The same day, the president said that homicides in Mexico City had fallen to less than four a day compared to six when his government took office.

However, Verificado found that even in the month with the least number of murders in the capital this year – October – the daily homicide rate was just under five. The number of murders in Mexico City has in fact risen this year compared to 2018, the fact-checker said.

On December 3, AMLO claimed that the number of students who enrolled in the first year of high school increased by 20% this year as a result of government scholarships. However, a government reported showed that enrollments only increased by 2%, Verificado said.

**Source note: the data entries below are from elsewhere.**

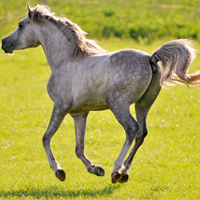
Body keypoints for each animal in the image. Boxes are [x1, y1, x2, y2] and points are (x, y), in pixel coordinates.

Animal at [1, 3, 200, 184]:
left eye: (20, 25)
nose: (4, 42)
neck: (65, 59)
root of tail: (150, 59)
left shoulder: (60, 107)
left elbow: (45, 138)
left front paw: (59, 171)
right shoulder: (79, 114)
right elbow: (78, 148)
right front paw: (95, 169)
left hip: (118, 105)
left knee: (132, 129)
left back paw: (116, 170)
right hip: (142, 105)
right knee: (142, 132)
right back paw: (125, 172)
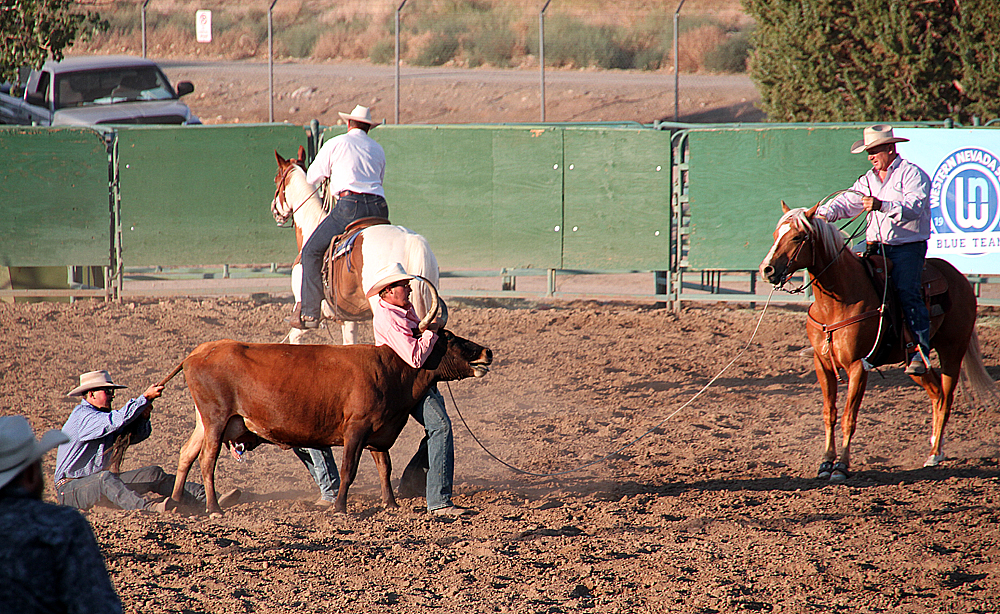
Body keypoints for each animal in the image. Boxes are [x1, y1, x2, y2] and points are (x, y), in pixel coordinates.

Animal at [162, 293, 492, 515]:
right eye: (448, 338)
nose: (487, 351)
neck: (390, 366)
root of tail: (197, 352)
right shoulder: (356, 428)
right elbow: (349, 469)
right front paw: (340, 508)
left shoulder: (379, 432)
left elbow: (385, 468)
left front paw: (391, 503)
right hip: (216, 418)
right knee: (207, 460)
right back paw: (214, 508)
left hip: (204, 421)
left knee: (186, 454)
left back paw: (176, 502)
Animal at [271, 148, 439, 345]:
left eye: (276, 179)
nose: (274, 210)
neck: (312, 225)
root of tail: (412, 241)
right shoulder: (349, 320)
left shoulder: (306, 318)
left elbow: (294, 336)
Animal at [759, 201, 996, 482]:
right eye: (776, 234)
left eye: (797, 237)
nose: (766, 270)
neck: (837, 302)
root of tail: (960, 278)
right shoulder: (822, 365)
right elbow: (829, 414)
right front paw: (825, 463)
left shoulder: (858, 366)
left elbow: (849, 417)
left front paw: (841, 467)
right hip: (917, 364)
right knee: (936, 393)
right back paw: (933, 445)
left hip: (952, 350)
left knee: (946, 398)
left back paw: (935, 454)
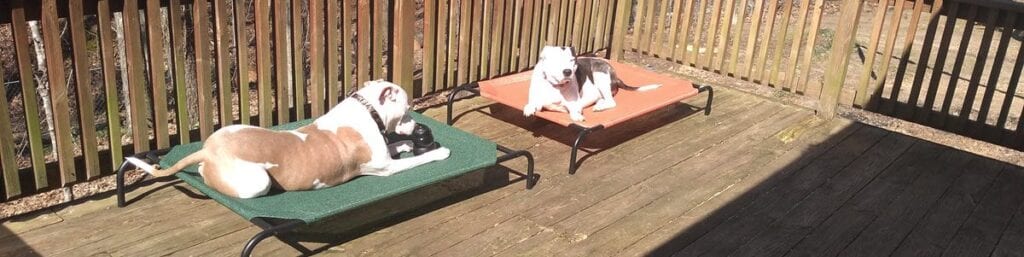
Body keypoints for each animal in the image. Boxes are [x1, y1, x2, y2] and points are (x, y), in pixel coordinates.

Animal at [122, 80, 448, 198]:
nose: (416, 125)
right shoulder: (386, 168)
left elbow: (396, 146)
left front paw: (407, 144)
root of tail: (208, 152)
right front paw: (438, 152)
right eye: (407, 108)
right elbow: (418, 159)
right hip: (257, 181)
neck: (368, 110)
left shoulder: (385, 155)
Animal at [524, 45, 659, 121]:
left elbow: (572, 108)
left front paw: (575, 114)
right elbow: (533, 103)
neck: (555, 86)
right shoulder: (536, 98)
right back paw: (599, 104)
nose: (567, 71)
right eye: (556, 60)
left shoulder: (574, 103)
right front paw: (530, 108)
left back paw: (600, 106)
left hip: (600, 74)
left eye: (572, 60)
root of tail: (615, 75)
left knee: (611, 102)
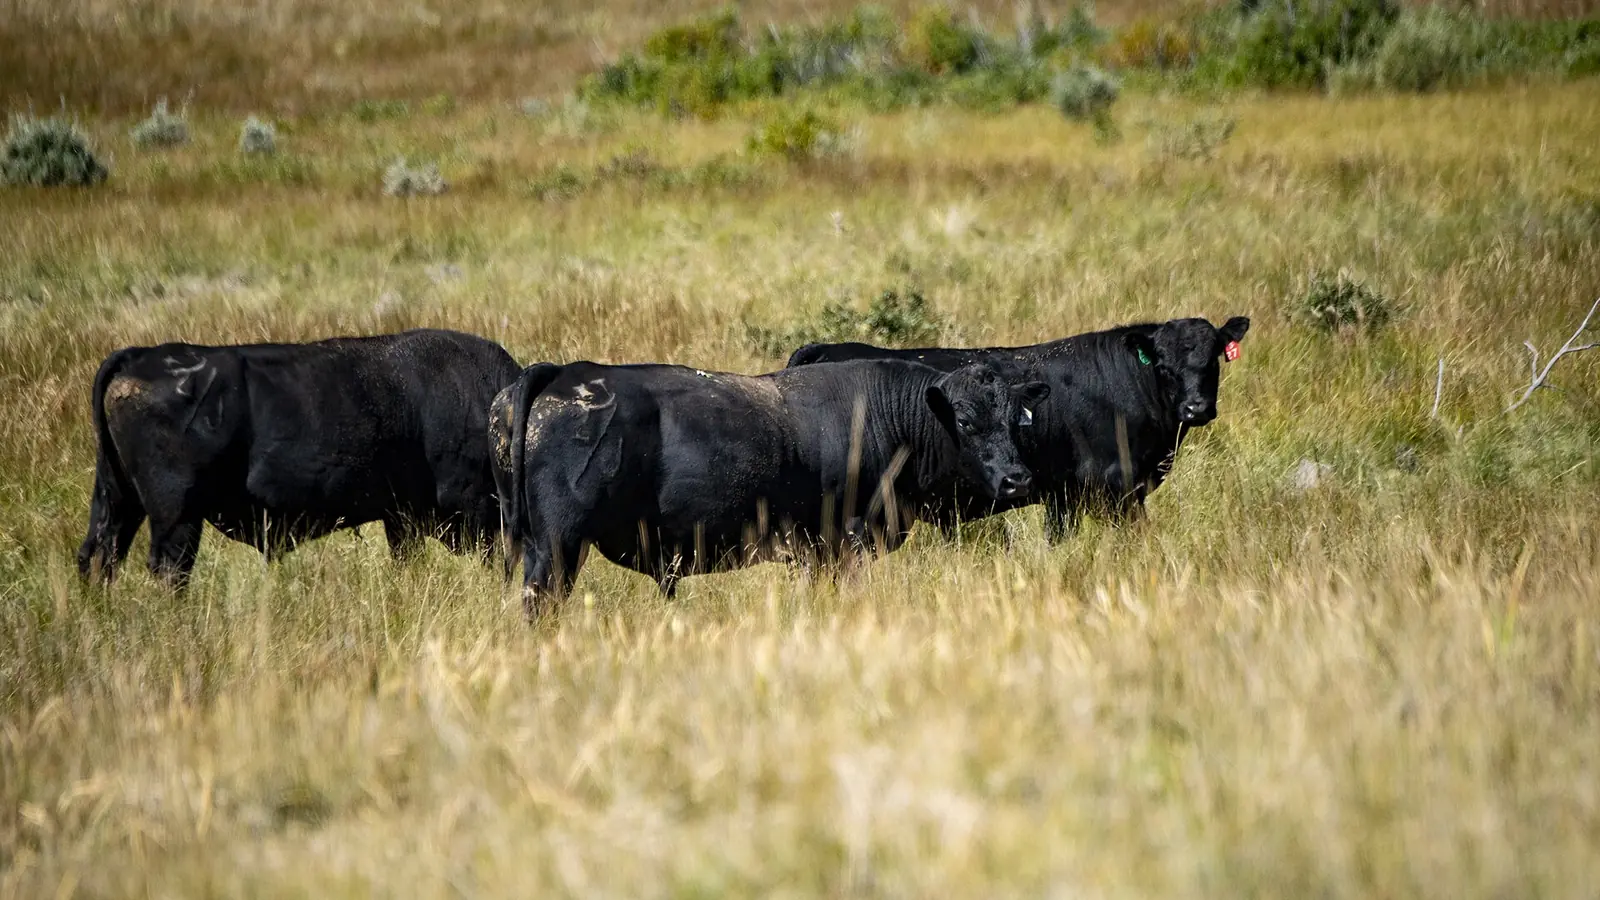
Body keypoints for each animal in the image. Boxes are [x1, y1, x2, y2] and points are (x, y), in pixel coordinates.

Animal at [77, 329, 523, 586]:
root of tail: (138, 356)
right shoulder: (472, 511)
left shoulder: (401, 516)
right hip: (177, 517)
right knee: (169, 567)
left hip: (118, 499)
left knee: (99, 555)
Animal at [492, 358, 1050, 618]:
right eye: (966, 422)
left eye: (1015, 420)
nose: (1017, 479)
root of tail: (567, 371)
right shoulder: (846, 539)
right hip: (558, 548)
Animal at [785, 316, 1250, 539]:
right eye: (1165, 366)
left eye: (1212, 360)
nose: (1195, 407)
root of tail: (824, 347)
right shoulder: (1114, 488)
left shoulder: (1062, 496)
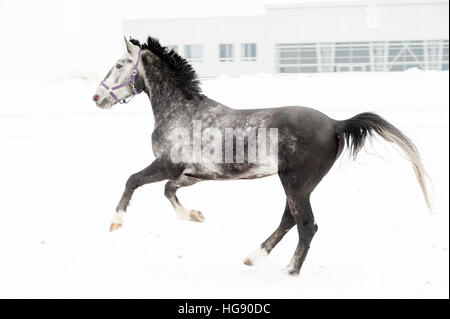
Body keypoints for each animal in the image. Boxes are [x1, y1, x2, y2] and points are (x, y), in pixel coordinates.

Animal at [92, 36, 432, 276]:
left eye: (120, 64)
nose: (97, 97)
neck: (181, 112)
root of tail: (336, 124)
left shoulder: (167, 164)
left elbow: (133, 180)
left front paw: (115, 223)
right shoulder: (191, 174)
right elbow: (168, 190)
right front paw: (194, 215)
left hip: (296, 183)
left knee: (305, 225)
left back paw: (289, 271)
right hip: (298, 185)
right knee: (289, 220)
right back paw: (253, 258)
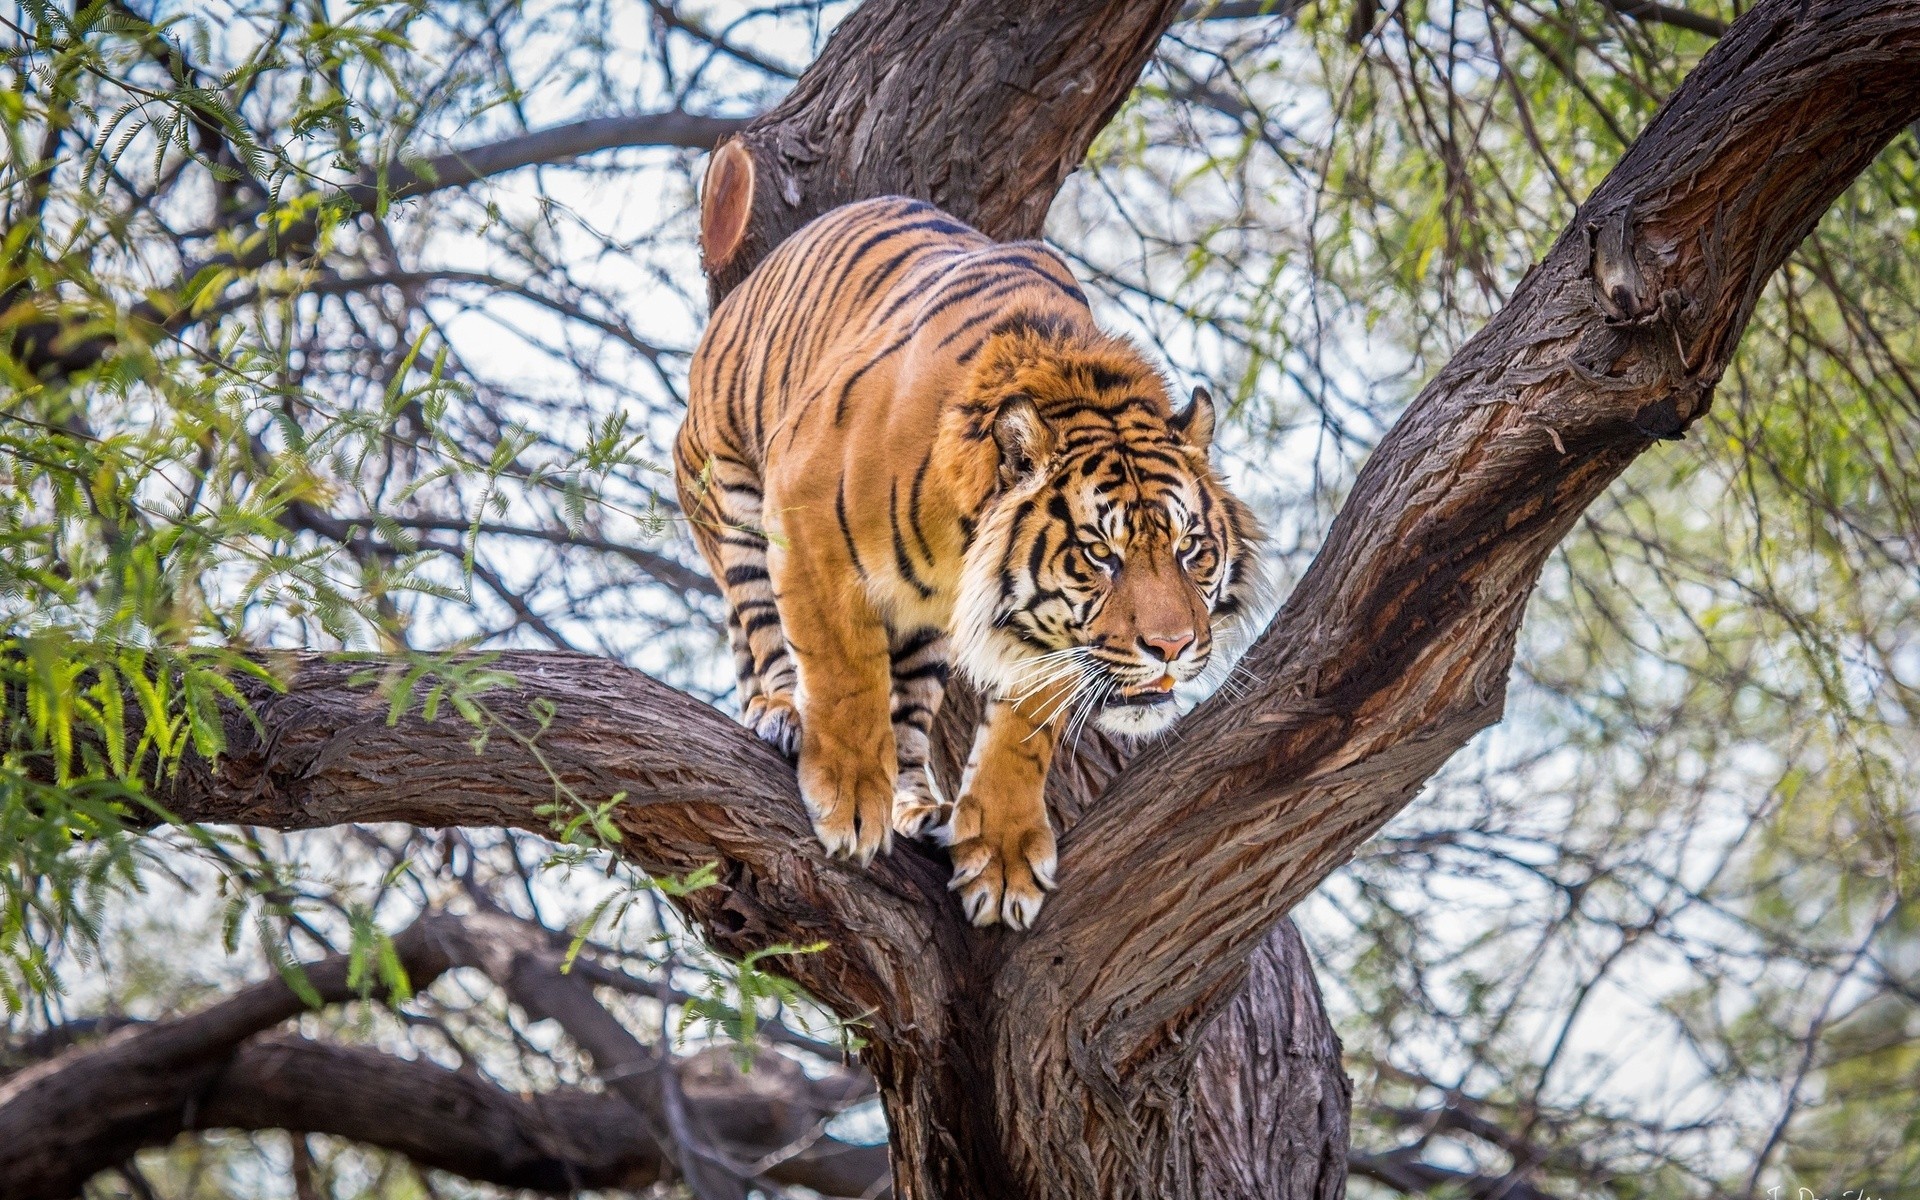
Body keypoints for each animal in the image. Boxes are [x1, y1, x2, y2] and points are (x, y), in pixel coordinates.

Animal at [674, 195, 1266, 929]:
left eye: (1191, 550)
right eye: (1100, 554)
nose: (1173, 646)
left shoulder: (1048, 638)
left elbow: (1021, 733)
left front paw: (1003, 858)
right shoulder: (805, 518)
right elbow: (843, 671)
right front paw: (849, 797)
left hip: (925, 631)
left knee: (906, 719)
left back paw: (920, 807)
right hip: (729, 491)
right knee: (762, 632)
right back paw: (784, 713)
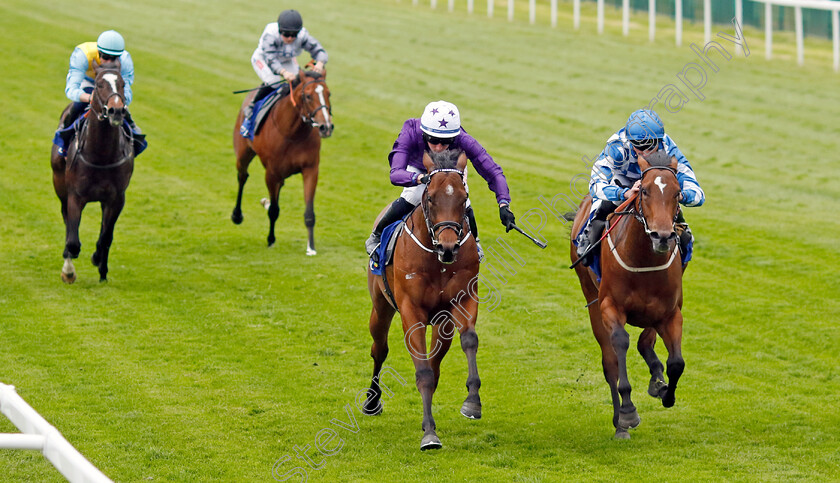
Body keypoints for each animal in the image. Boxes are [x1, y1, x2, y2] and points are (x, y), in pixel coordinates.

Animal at [51, 62, 134, 286]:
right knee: (66, 221)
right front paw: (68, 272)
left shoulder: (116, 199)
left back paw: (103, 271)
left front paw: (98, 261)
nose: (116, 110)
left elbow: (105, 237)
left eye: (122, 84)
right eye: (98, 84)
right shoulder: (75, 196)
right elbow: (72, 240)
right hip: (59, 184)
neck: (101, 155)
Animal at [233, 70, 334, 258]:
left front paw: (311, 247)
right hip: (243, 153)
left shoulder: (310, 170)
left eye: (328, 94)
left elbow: (309, 212)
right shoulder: (271, 173)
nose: (326, 127)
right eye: (308, 96)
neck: (292, 133)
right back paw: (237, 215)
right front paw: (271, 239)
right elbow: (274, 210)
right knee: (242, 176)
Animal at [360, 150, 480, 450]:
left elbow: (468, 341)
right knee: (380, 349)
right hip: (380, 307)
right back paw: (371, 402)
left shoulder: (462, 301)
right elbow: (423, 371)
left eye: (463, 198)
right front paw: (429, 434)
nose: (448, 247)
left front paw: (472, 402)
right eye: (431, 198)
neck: (437, 261)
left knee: (436, 361)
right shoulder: (411, 312)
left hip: (441, 323)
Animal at [568, 151, 684, 438]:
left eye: (677, 193)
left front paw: (666, 392)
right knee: (609, 362)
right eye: (644, 191)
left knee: (647, 343)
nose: (662, 236)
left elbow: (676, 362)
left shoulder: (670, 313)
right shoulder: (610, 306)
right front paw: (628, 411)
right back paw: (619, 422)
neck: (643, 260)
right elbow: (620, 345)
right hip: (591, 299)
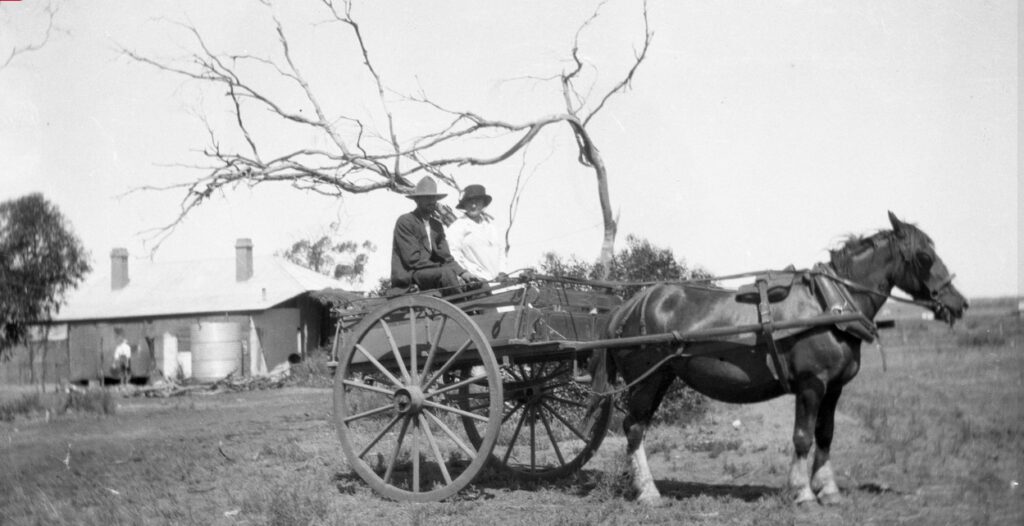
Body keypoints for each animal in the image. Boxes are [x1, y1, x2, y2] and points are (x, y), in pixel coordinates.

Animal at [593, 211, 966, 503]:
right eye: (924, 257)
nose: (959, 303)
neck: (830, 304)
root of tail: (628, 306)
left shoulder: (833, 388)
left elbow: (825, 434)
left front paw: (828, 489)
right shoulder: (811, 384)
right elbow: (803, 437)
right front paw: (802, 492)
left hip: (662, 378)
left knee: (637, 427)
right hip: (647, 380)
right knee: (634, 429)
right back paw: (648, 492)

Among the other false claims made by López Obrador last week were that slavery was abolished in Mexico just over 100 years ago (it was in fact outlawed more than 200 years ago), foreign direct investment (FDI) was at its highest level ever (statistics for the first nine months of the year show that FDI reached its second highest level ever) and “there is now no impunity” (impunity rates are above 90% in 31 of Mexico’s 32 federal entities, according to a report by the think tank México Evalúa).

Among the president’s misleading claims last week were that no journalist receives money from the government (it did, however, allocate more than 395 million pesos in the 2019 budget to media advertising) and that the minimum wage is higher in China than in Mexico (China doesn’t have a national minimum wage).

One subject on which AMLO didn’t slip up was food importations.

After noting on December 5 that corn is native to Mexico, López Obrador declared that the country buys more foreign corn than any other nation in the world. That statement was found to be true.